Good morning list,

I had another realization about the use of punishment in a multiparticipant (n 
> 2) setting.
And it has to do with contracts that have a sort of "shared ownership".

Consider HTLC outputs.
Such outputs have shared ownership, as the offerer of the HTLC will be able to 
reclaim the money after the timelock, and the accepter of the HTLC will be able 
to reclaim the money before the timelock.

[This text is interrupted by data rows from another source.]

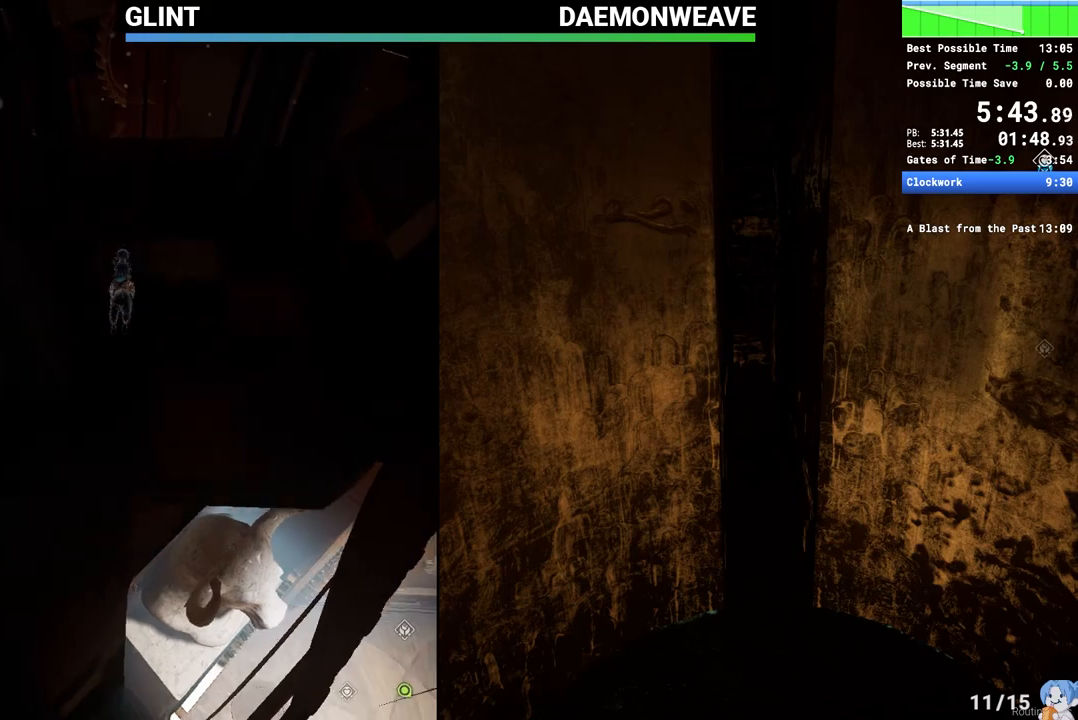
{"keys": ["w"], "mouse": [], "events": [[83, "mouse_right", "down"], [250, "mouse_right", "up"]]}
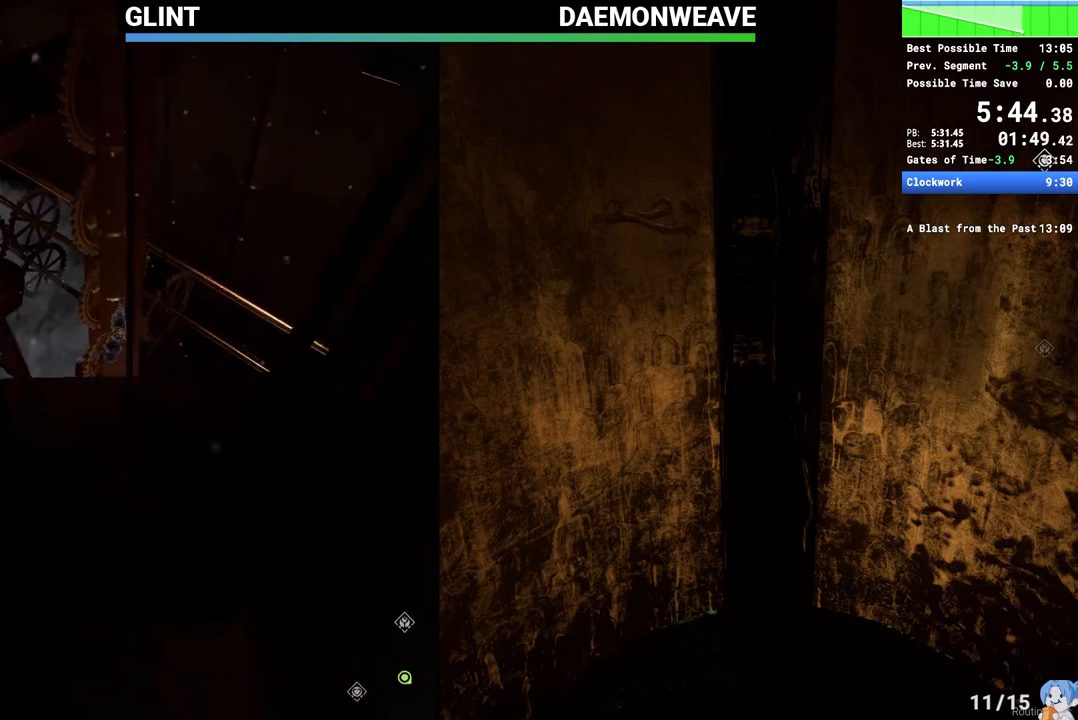
{"keys": ["w"], "mouse": ["right"], "events": [[483, "mouse_right", "down"]]}
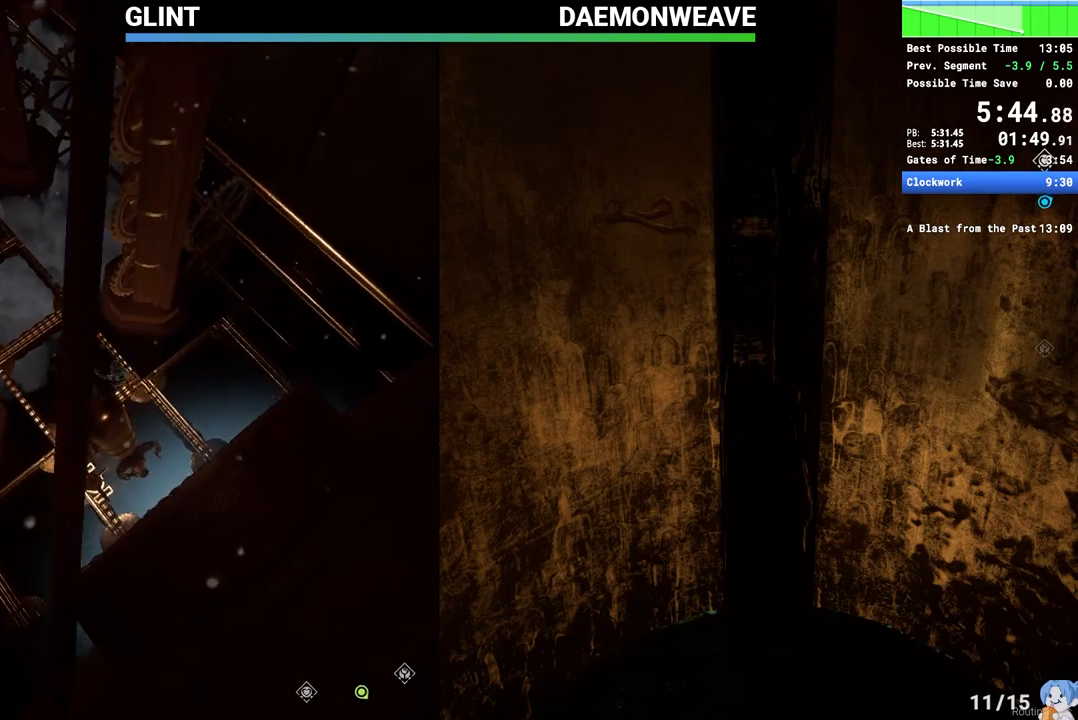
{"keys": ["w"], "mouse": [], "events": [[117, "mouse_right", "up"]]}
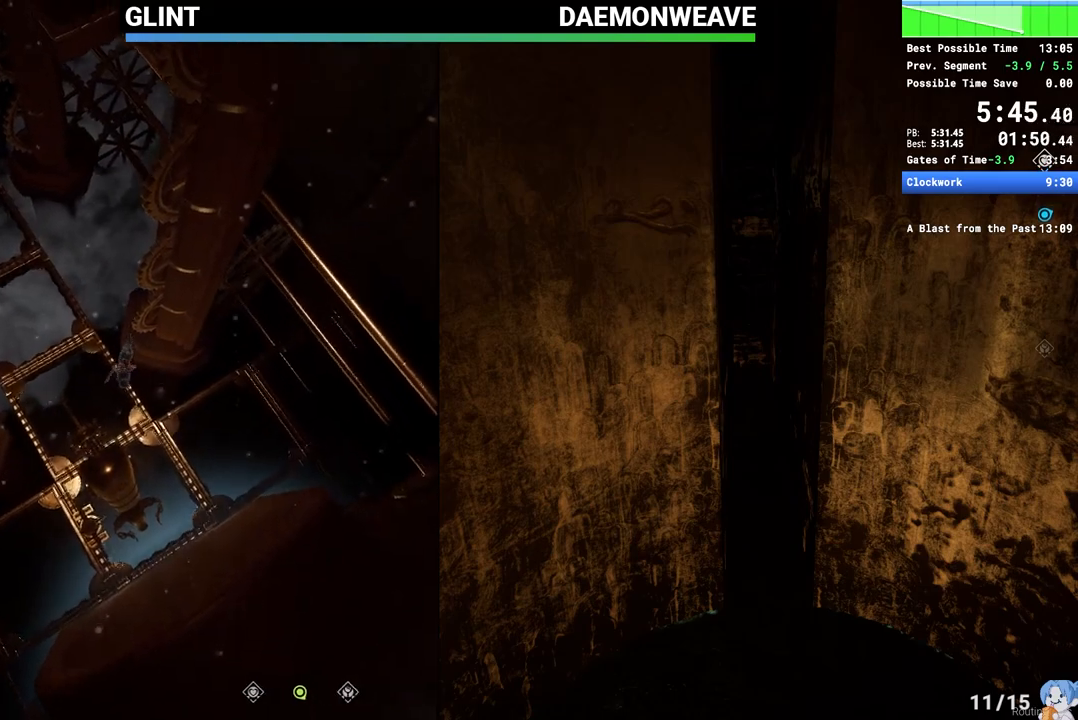
{"keys": ["w"], "mouse": [], "events": [[33, "shift", "down"], [33, "space", "down"], [117, "shift", "up"], [117, "space", "up"]]}
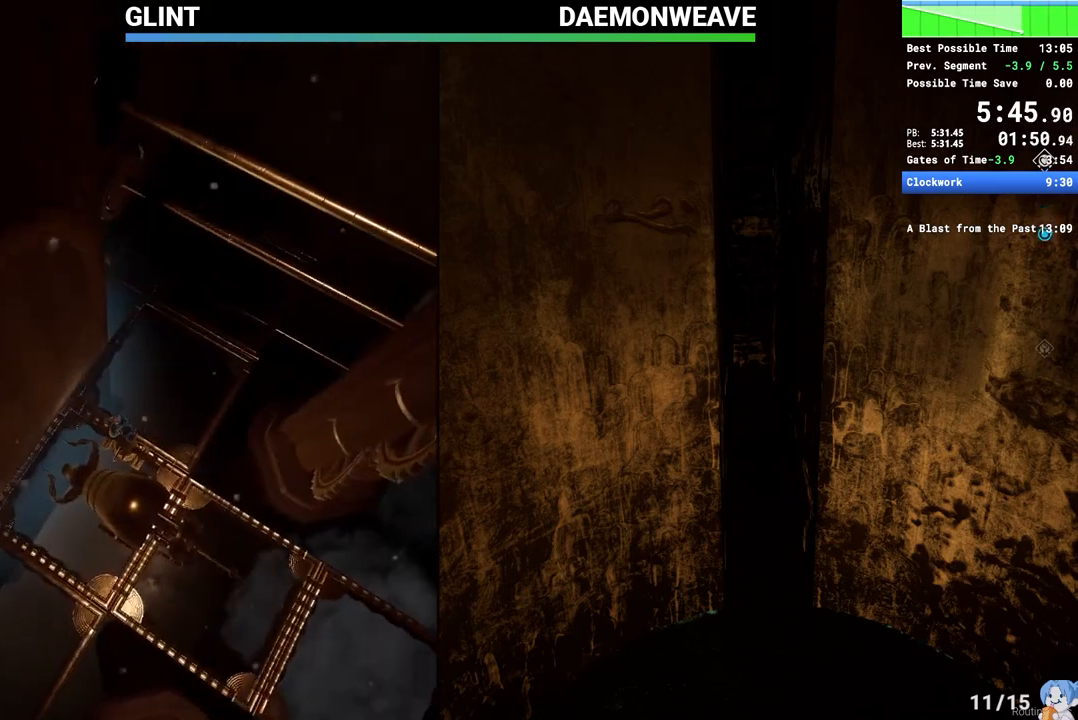
{"keys": ["w"], "mouse": [], "events": [[367, "e", "down"], [417, "e", "up"]]}
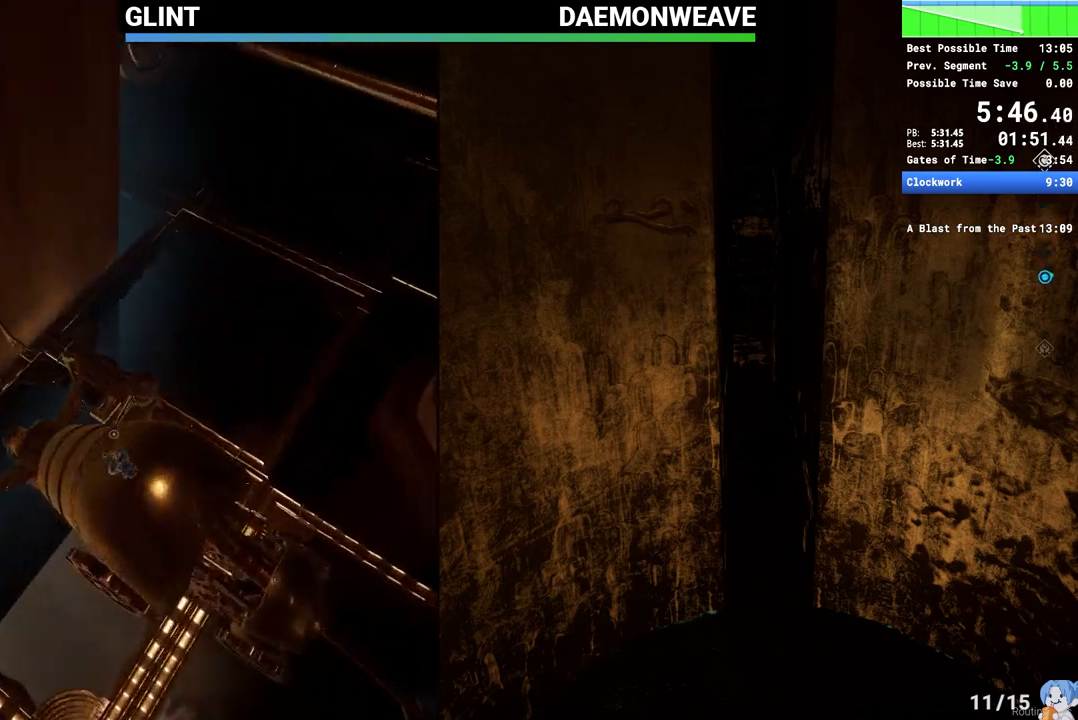
{"keys": ["w"], "mouse": [], "events": [[17, "e", "down"], [100, "e", "up"], [150, "e", "down"], [250, "e", "up"], [333, "e", "down"], [383, "e", "up"]]}
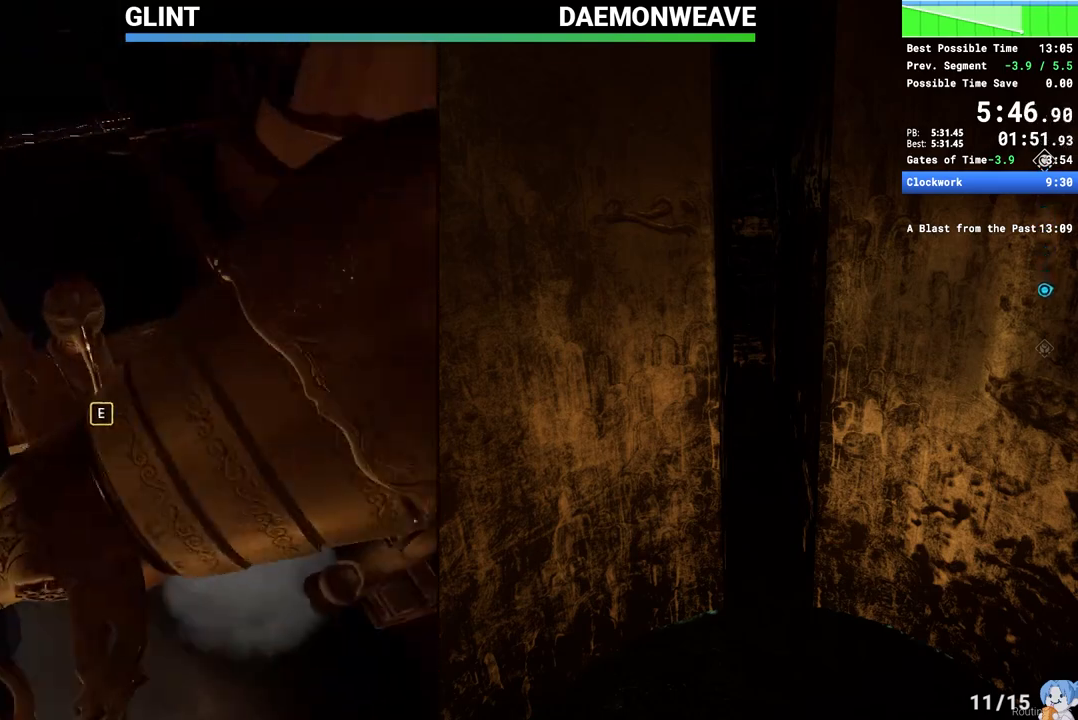
{"keys": [], "mouse": [], "events": [[67, "w", "up"]]}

Suppose we know that Alice cheated.
Suppose also that Bob offered an HTLC to Alice with a hash whose preimage Alice 
secretly knows, and that Alice offered an HTLC to Charlie with a long future 
lock time with a hash that Alice secretly knows has a high probability that 
nobody knows the preimage.

How should Bob and Charlie split the HTLCs?
If we do not punish the HTLCs, then Alice can arrange such that most of her 
money is in HTLCs that she can recover, and thereby avoid punishment.
If we *do* punish the HTLCs, we would have to make the Bob->Alice revocable 
only in favor of Bob, and make the Alice->Carol revocable only in favor of 
Charlie.


This ties to constructions such as Channel Factories.
I would argue that channel factories are better used than multiparticipant 
channels, as channel factories allow *some* limited transport of funds even if 
one participant is offline, whereas multiparticipant channels prevent *all* 
transport of funds as soon as any one participant is offline.
At the same time, channel factories allow arbitrary transport of funds between 
any participants inside the factory if all participants are online: if a 
channel is exhausted, but the paying participant has funds elsewhere, the 
paying participant can initiate a channel reorganization and move funds to the 
exhausted channel.

Channel factories host channels.
Channels are shared-ownership UTXOs, in much the same way that HTLCs are 
shared-ownership UTXOs.

Thus, if we will use this construction to implement channel factories, channels 
inside the factory should be punished by transferring the funds to the other 
participant of the channel.

However, things can get more complicated as the states inside the construction 
change over time.

--------

Let us return to the HTLC example.

Suppose there exists an Alice->Bob HTLC in the old state that Alice the thief 
publishes, and that the entire value of the construction is in that HTLC.

Let us consider what happens if Alice the thief performs the theft attempt 
during various states:

* Suppose the current state is that Charlie owns the entire funds of the 
channel right now.
  Alice steals by publishing old state, but the old-state Alice->Bob HTLC is 
revocable only by Bob.
  Thus the money (that rightfully belongs to Charlie) goes to Bob instead.
  * Alice and Bob could be in cahoots, with Bob as the mastermind and Alice as 
the fall guy.
* Suppose we decide that the Alice->Bob HTLC is revocable split by Bob and 
Charlie.
  Suppose the current state is that Bob owns the entire funds of the channel 
right now.
  Alice steals by publishing old state, but the old-state Alice->Bob HTLC is 
revocable split by Bob and Charlie.
  Thus the money (that rightfully belongs only to Bob) goes partly to Charlie 
instead.
  * Alice and Charlie could be in cahoots, with Charlie as the mastermind and 
Alice as the fall guy.

It seems to me, that punishment systems can only work if one of the following 
are true:

* 2 participants, which prevents channel factory scaling.
* OR, no smart contracts (HTLCs or subchannels), which prevents channel factory 
scaling, **and** network/routing scaling.

So I think that, in terms of multiparticipant constructions, non-punitive 
constructions are the only possible constructions.